Hintergrund für den Fall ist ein Rechtsstreit zwischen der Fluggesellschaft SAS und dem Fluggastrechte-Portal Airhelp. Dieses fordert im Auftrag eines Kunden eine Entschädigung in Höhe von 250 Euro, weil ein für April 2019 geplanter Flug von Malmö nach Stockholm am selben Tag wegen eines Pilotenstreiks in Norwegen, Schweden und Dänemark annulliert worden war.
Kosten für SAS könnten fast 120 Millionen Euro betragen
Der betroffene Carrier SAS vertrat die Ansicht, er sei nicht verpflichtet, die geforderte Ausgleichszahlung zu leisten, da der Streik einen "außergewöhnlichen Umstand" darstelle, der sich auch dann nicht hätte vermeiden lassen, wenn alle zumutbaren Maßnahmen ergriffen worden wären. Der Streik der Piloten war durch deren Gewerkschaften organisiert worden, nachdem diese den bisherigen Tarifvertrag mit SAS, der 2020 hätte auslaufen sollen, vorzeitig gekündigt hatten. Verhandlungen über einen neuen Tarifvertrag liefen seit März 2019. Der Streik dauerte sieben Tage – vom 26. April bis zum 2. Mai 2019 – und zwang SAS, mehr als 4.000 Flüge zu annullieren. Davon waren rund 380 000 Fluggäste betroffen. Wenn jeder der Fluggäste Anspruch auf die pauschale Ausgleichszahlung gehabt hätte, hätte dies nach den Berechnungen von SAS Kosten in Höhe von rund 117 Millionen Euro zur Folge.

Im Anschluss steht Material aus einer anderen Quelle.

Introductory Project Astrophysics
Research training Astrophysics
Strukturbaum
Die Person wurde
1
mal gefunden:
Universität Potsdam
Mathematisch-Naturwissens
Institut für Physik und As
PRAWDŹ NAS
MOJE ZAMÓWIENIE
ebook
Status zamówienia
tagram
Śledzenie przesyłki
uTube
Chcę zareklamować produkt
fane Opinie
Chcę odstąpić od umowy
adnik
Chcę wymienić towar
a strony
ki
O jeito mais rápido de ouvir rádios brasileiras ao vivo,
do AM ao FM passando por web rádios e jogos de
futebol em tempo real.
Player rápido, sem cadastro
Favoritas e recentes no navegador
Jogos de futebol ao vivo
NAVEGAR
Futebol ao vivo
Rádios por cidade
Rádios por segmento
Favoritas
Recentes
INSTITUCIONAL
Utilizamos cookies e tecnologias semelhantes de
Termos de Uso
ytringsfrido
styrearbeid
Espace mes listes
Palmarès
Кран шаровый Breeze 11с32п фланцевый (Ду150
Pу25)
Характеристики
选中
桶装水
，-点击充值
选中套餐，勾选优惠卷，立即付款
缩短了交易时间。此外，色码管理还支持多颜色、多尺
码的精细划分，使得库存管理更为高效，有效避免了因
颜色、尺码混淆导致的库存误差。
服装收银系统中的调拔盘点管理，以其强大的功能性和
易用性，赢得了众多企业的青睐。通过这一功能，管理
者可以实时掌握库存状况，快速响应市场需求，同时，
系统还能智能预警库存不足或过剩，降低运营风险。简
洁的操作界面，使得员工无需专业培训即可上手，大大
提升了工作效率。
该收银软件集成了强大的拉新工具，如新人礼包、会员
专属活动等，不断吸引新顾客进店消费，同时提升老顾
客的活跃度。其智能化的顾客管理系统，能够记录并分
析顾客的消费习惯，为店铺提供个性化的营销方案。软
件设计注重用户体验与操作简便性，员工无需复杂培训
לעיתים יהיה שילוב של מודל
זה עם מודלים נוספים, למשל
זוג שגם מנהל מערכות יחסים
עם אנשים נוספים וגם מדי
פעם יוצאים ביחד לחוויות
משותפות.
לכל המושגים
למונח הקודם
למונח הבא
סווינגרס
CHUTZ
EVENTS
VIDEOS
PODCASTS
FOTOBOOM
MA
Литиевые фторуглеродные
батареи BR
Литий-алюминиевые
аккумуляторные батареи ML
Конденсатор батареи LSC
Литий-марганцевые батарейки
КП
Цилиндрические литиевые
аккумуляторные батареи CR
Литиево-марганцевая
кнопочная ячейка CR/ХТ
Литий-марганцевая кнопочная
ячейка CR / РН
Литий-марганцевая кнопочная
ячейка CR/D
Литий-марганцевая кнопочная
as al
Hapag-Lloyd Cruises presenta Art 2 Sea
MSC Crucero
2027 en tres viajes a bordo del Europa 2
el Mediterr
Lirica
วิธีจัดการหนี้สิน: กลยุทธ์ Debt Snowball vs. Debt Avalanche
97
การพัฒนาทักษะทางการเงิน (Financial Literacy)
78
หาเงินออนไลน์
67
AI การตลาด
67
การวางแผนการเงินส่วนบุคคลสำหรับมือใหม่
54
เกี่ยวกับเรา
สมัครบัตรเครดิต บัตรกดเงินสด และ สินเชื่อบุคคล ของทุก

Tarifkonflikte als "normale Geschäftsführung"
Zur Begründung seines Urteils führte der Gerichtshof aus, dass ein Streik als ein Vorkommnis anzusehen sei, das Teil der normalen Ausübung der Tätigkeit des betreffenden Arbeitgebers sei. Maßnahmen in Bezug auf die Arbeits- und Entlohnungsbedingungen der Mitarbeiter fielen unter dessen "normale Geschäftsführung". Somit handele es sich bei einem Streik um „ein Vorkommnis, das Teil der normalen Ausübung der Tätigkeit dieses Unternehmens ist, insbesondere, wenn ein solcher Streik unter Beachtung der gesetzlichen Anforderungen organisiert wird“, so der EuGH.
Streiks seien zudem ein für die Arbeitnehmer durch die Charta verbürgtes Recht, und damit eine "für jeden Arbeitgeber vorhersehbare Tatsache", insbesondere, wenn ein solcher Streik angekündigt worden sei. Damit verfüg der Arbeitgeber, da für ihn der Ausbruch eines Streiks ein vorhersehbares Ereignis darstelle, "grundsätzlich über die Mittel, sich darauf vorzubereiten und damit dessen Folgen gegebenenfalls abzufangen", heißt es weiter. Insofern könne eine Fluggesellschaft, deren Beschäftigte zur Durchsetzung besserer Arbeitsbedingungen und einer höheren Bezahlung streiken, nicht behaupten, es habe keinerlei Einfluss auf die Streikmaßnahmen.